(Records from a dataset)
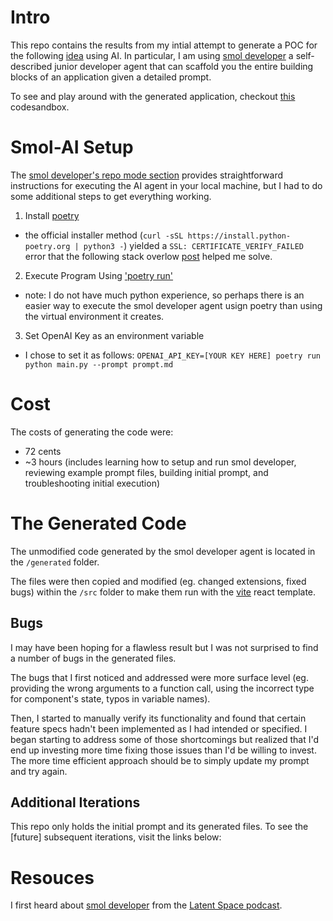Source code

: # Intro

This repo contains the results from my intial attempt to generate a POC for the following [idea](https://handsome-femur-998.notion.site/TBD-d2425bb47fc1408e90e4ab928590f0bb?pvs=4) using AI. In particular, I am using [smol developer](https://github.com/smol-ai/developer) a self-described junior developer agent that can scaffold you the entire building blocks of an application given a detailed prompt.

To see and play around with the generated application, checkout [this](https://codesandbox.io/p/github/ermartinez13/poc-with-smol-v1/main?file=/README.md&workspaceId=ce2ee9c5-9e3c-4906-8a66-51ac2d9f846b) codesandbox.

# Smol-AI Setup

The [smol developer's repo mode section](https://github.com/smol-ai/developer#in-git-repo-mode) provides straightforward instructions for executing the AI agent in your local machine, but I had to do some additional steps to get everything working.

1. Install [poetry](https://python-poetry.org/docs/#installation)

- the official installer method (`curl -sSL https://install.python-poetry.org | python3 -`) yielded a `SSL: CERTIFICATE_VERIFY_FAILED` error that the following stack overlow [post](https://stackoverflow.com/questions/52805115/certificate-verify-failed-unable-to-get-local-issuer-certificate) helped me solve.

2. Execute Program Using ['poetry run'](https://python-poetry.org/docs/basic-usage/#using-your-virtual-environment)

- note: I do not have much python experience, so perhaps there is an easier way to execute the smol developer agent usign poetry than using the virtual environment it creates.

3. Set OpenAI Key as an environment variable

- I chose to set it as follows: `OPENAI_API_KEY=[YOUR KEY HERE] poetry run python main.py --prompt prompt.md`

# Cost

The costs of generating the code were:

- 72 cents
- ~3 hours (includes learning how to setup and run smol developer, reviewing example prompt files, building initial prompt, and troubleshooting initial execution)

# The Generated Code

The unmodified code generated by the smol developer agent is located in the `/generated` folder.

The files were then copied and modified (eg. changed extensions, fixed bugs) within the `/src` folder to make them run with the [vite](https://vitejs.dev/) react template.

## Bugs

I may have been hoping for a flawless result but I was not surprised to find a number of bugs in the generated files.

The bugs that I first noticed and addressed were more surface level (eg. providing the wrong arguments to a function call, using the incorrect type for component's state, typos in variable names).

Then, I started to manually verify its functionality and found that certain feature specs hadn't been implemented as I had intended or specified. I began starting to address some of those shortcomings but realized that I'd end up investing more time fixing those issues than I'd be willing to invest. The more time efficient approach should be to simply update my prompt and try again.

## Additional Iterations

This repo only holds the initial prompt and its generated files. To see the [future] subsequent iterations, visit the links below:

# Resouces

I first heard about [smol developer](https://github.com/smol-ai/developer) from the [Latent Space podcast](https://www.latent.space/podcast).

**YOUR OBJECTIVE**.
Taking the records above, retype every line from the one with "This repo contains" down to the one with "# Smol-AI Setup", exactly and with nothing else.

**RESPONSE TO THIS EXERCISE**.
This repo contains the results from my intial attempt to generate a POC for the following [idea](https://handsome-femur-998.notion.site/TBD-d2425bb47fc1408e90e4ab928590f0bb?pvs=4) using AI. In particular, I am using [smol developer](https://github.com/smol-ai/developer) a self-described junior developer agent that can scaffold you the entire building blocks of an application given a detailed prompt.

To see and play around with the generated application, checkout [this](https://codesandbox.io/p/github/ermartinez13/poc-with-smol-v1/main?file=/README.md&workspaceId=ce2ee9c5-9e3c-4906-8a66-51ac2d9f846b) codesandbox.

# Smol-AI Setup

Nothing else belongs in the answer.